Procedures and processes have to be put in place to collect information about the beneficial owner. By making use of the wide variety of technology available, a scalable solution to authentication can be created across companies and across borders. Automated systems and technology driven by Artificial Intelligence (AI) can be used to scour company documents in order to identify beneficial owners and make transactions more transparent. Cross-referenceing this against electronic ID verification solutions that leverage reliable and unique data from global sources around the world will help forma full picture of each beneficial owner of a business.
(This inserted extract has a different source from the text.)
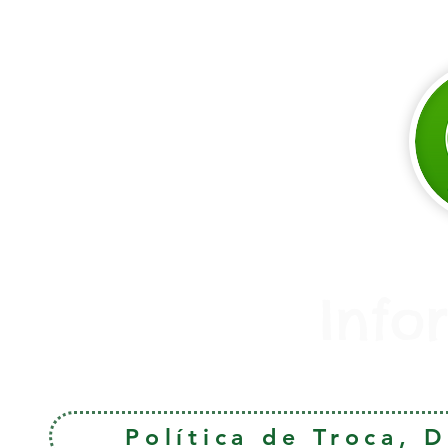
Info
Política de Troca,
By knowing the businesses and knowing the key players within it, it is easier to differentiate between legal and fraudulent transactions, taking advantage of a transparent and secure approach to the global issue of money laundering.
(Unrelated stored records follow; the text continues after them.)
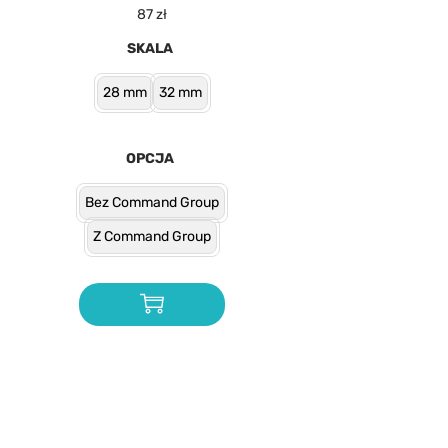
87
zł
SKALA
28 mm
32 mm
OPCJA
Bez Command Group
Z Command Group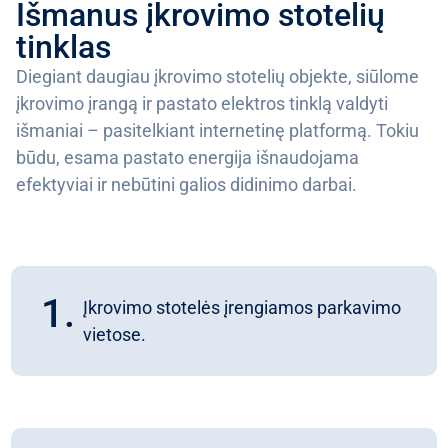
Išmanus įkrovimo stotelių
tinklas
Diegiant daugiau įkrovimo stotelių objekte, siūlome
įkrovimo įrangą ir pastato elektros tinklą valdyti
išmaniai – pasitelkiant internetinę platformą. Tokiu
būdu, esama pastato energija išnaudojama
efektyviai ir nebūtini galios didinimo darbai.
1.
Įkrovimo stotelės įrengiamos parkavimo
vietose.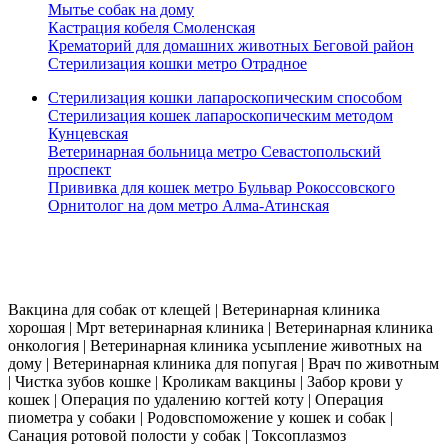
Мытье собак на дому
Кастрация кобеля Смоленская
Крематорий для домашних животных Беговой район
Стерилизация кошки метро Отрадное
Стерилизация кошки лапароскопическим способом
Стерилизация кошек лапароскопическим методом
Кунцевская
Ветеринарная больница метро Севастопольский
проспект
Прививка для кошек метро Бульвар Рокоссовского
Орнитолог на дом метро Алма-Атинская
Работаем 24 часа в сутки. Выезд ветеринара на дом по всей москве в течении
30 мин.
Вакцина для собак от клещей | Ветеринарная клиника
хорошая | Мрт ветеринарная клиника | Ветеринарная клиника
онкология | Ветеринарная клиника усыпление животных на
дому | Ветеринарная клиника для попугая | Врач по животным
| Чистка зубов кошке | Кроликам вакцины | Забор крови у
кошек | Операция по удалению когтей коту | Операция
пиометра у собаки | Родовспоможение у кошек и собак |
Санация ротовой полости у собак | Токсоплазмоз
A Global Solution for a Global Issue

Since money laundering is an international issue, it only makes sense for the solution to be cross-border as well. However, in reality, the ‘politics of Anti-Money Laundering’ is largely social and political. The leaders of any organisation set the tone, the priorities, and the agenda that permeates throughout the system. The leaders of a country are no different. They have varying influence and impact based upon their political capital, the willingness and strength of the bureaucracy to push through or downplay the leader’s decisions, and the agendas of the courts and legislators.

Moreover, as with any political issue, public interest in AML rises and falls depending on circumstances. When corruption scandals such as the Panama Papers hit the news, the public takes notice. In response, politicians and regulators note the loopholes and various actions are proposed and/or implemented.
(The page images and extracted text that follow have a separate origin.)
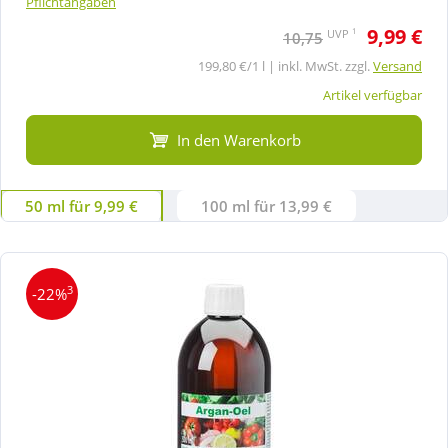
Pflichtangaben
9,99 €
1
UVP
10,75
199,80 €/1 l | inkl. MwSt. zzgl.
Versand
Artikel verfügbar
In den Warenkorb
50 ml für 9,99 €
100 ml für 13,99 €
3
-22%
It’s clear that a secure, reliable and global solution is required to fight money laundering and the financing of terrorism.As money laundering is so widespread and sophisticated, it will also require coordinated international efforts from numerous agencies, regulators and financial institutions to successfully combat money laundering. Allowing financial institutions to securely see more information from exporters, importers, shippers, and authorities enables them to better perform due diligence and monitoring.If regulators across borders can agree on standards for better, safer information sharing, money laundering can dramatically be reduced.

In order to take an active rather than reactive approach, renewed focus must be put on collaboration between policymakers, regulators and governments to leverage new technology and close gaps and loopholes. With that said, one of the most important factors is ensuring these technologies share information securely, especially on such a large scale. A combination of new technology, alongside ironclad policies for secure sharing, could help countries tackle the ever-evolving threat of money laundering, terrorist financing, fraud and tax evasion.

The purpose of a collaborative approach, reliant on secure data sharing, is to ensure swift authentication and verification of individuals and businesses. The data that European governments and companies hold on their citizens and consumers serves little purpose if kept in siloed departments. But if linked together, they can act as pieces of a puzzle and provide a holistic image of any individual or business.

The way forward

The increasing risk of money laundering and fraudulent activities, coupled with the pressure on banks and businesses to comply with regulations, proves the need to revamp the existing system for dealing with these activities. By securely accessing databases that include people and companies that pose financial crime risk, such as OFAC, sanctions, politically exposed persons lists, and existing fraud ledgers, a robust approach can be taken to flagging risk and verifying identity. Not only is it imperative to develop a shared and secured system of information sharing, the process of business and customer verification needs to be automated and digitised to keep up with the world of virtual transactions.